Trump mengatakan bahwa Kim Jong Un selalu memperlakukannya dengan penuh rasa hormat. Ia juga mengungkapkan bahwa dirinya dan Kim telah bertemu dalam dua kesempatan utama untuk berbicara serta menghabiskan waktu bersama.
“Kim Jong Un selalu memperlakukan saya dengan sangat terhormat, dan kami bertemu dalam banyak kesempatan, sebenarnya, dua kesempatan utama, berbicara dan menghabiskan waktu bersama. Saya memahaminya. Dia memahami saya,” ujar Trump.
Pernyataan tersebut menunjukkan bahwa Trump masih menilai hubungan personalnya dengan Kim Jong Un secara positif. Meski begitu, klaim mengenai adanya respons dari pihak Korea Utara belum diikuti dengan pengumuman resmi mengenai agenda pertemuan atau waktu pelaksanaannya.
Instruksi Pengurangan Latihan Militer AS-Korea Selatan
Pernyataan Trump mengenai Kim Jong Un disampaikan sehari setelah ia menginstruksikan Pentagon untuk mengurangi secara signifikan latihan militer gabungan antara Amerika Serikat dan Korea Selatan.
Trump memberikan alasan bahwa Korea Selatan tidak membantu Amerika Serikat ketika dibutuhkan untuk menghadapi Iran. Selain itu, ia menilai latihan militer bersama AS dan Korea Selatan hanya membuang-buang uang.
Belum Ada Kepastian Pertemuan
Keinginan Trump untuk mengadakan pertemuan dengan Kim Jong Un pada November masih berada pada tahap permintaan pribadi. Walaupun waktu tersebut bertepatan dengan agenda KTT APEC di Shenzhen, belum ada rencana formal yang dibuat oleh kedua pihak.

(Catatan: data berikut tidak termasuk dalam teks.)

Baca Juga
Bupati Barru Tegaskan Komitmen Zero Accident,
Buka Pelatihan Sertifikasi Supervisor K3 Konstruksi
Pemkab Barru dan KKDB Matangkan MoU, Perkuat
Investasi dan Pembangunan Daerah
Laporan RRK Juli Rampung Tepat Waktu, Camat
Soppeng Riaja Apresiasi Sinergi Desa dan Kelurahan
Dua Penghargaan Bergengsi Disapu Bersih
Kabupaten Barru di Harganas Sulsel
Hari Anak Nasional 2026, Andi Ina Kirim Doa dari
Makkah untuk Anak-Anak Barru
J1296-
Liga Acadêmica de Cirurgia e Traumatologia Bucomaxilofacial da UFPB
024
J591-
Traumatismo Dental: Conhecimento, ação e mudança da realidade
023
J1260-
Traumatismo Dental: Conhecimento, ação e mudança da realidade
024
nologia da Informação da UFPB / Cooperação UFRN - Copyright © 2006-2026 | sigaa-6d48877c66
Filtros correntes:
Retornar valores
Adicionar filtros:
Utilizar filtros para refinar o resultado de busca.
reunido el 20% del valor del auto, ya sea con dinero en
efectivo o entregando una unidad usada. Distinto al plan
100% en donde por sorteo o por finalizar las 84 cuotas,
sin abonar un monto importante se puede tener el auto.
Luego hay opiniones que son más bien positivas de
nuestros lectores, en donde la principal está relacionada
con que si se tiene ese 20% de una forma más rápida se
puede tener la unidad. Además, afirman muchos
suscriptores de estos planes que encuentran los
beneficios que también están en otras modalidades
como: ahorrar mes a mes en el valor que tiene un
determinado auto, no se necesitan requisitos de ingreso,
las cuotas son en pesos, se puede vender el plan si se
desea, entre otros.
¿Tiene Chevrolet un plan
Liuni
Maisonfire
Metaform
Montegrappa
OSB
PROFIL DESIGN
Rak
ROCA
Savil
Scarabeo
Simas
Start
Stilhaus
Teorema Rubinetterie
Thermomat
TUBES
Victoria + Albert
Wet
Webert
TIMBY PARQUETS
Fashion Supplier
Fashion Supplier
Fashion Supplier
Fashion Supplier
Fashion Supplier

Respons dari Pyongyang juga menjadi faktor penting dalam menentukan apakah pertemuan tersebut dapat terealisasi. Hingga saat ini, informasi yang tersedia hanya menyebutkan keinginan Trump dan pernyataannya mengenai hubungan dengan Kim Jong Un.
Kesimpulan
Donald Trump dilaporkan meminta agar dapat bertemu Kim Jong Un pada November, bertepatan dengan kehadirannya dalam KTT APEC di Shenzhen, China. Namun, pihak Kim belum memberikan respons dan belum ada agenda resmi yang disepakati.
Di tengah keinginan tersebut, Trump juga memerintahkan pengurangan signifikan latihan militer gabungan AS dan Korea Selatan dengan alasan terkait dukungan Seoul dalam menghadapi Iran serta pertimbangan biaya. Ke depan, kepastian pertemuan Trump dan Kim Jong Un masih bergantung pada respons Korea Utara dan kemungkinan terbentuknya rencana formal antara kedua pihak.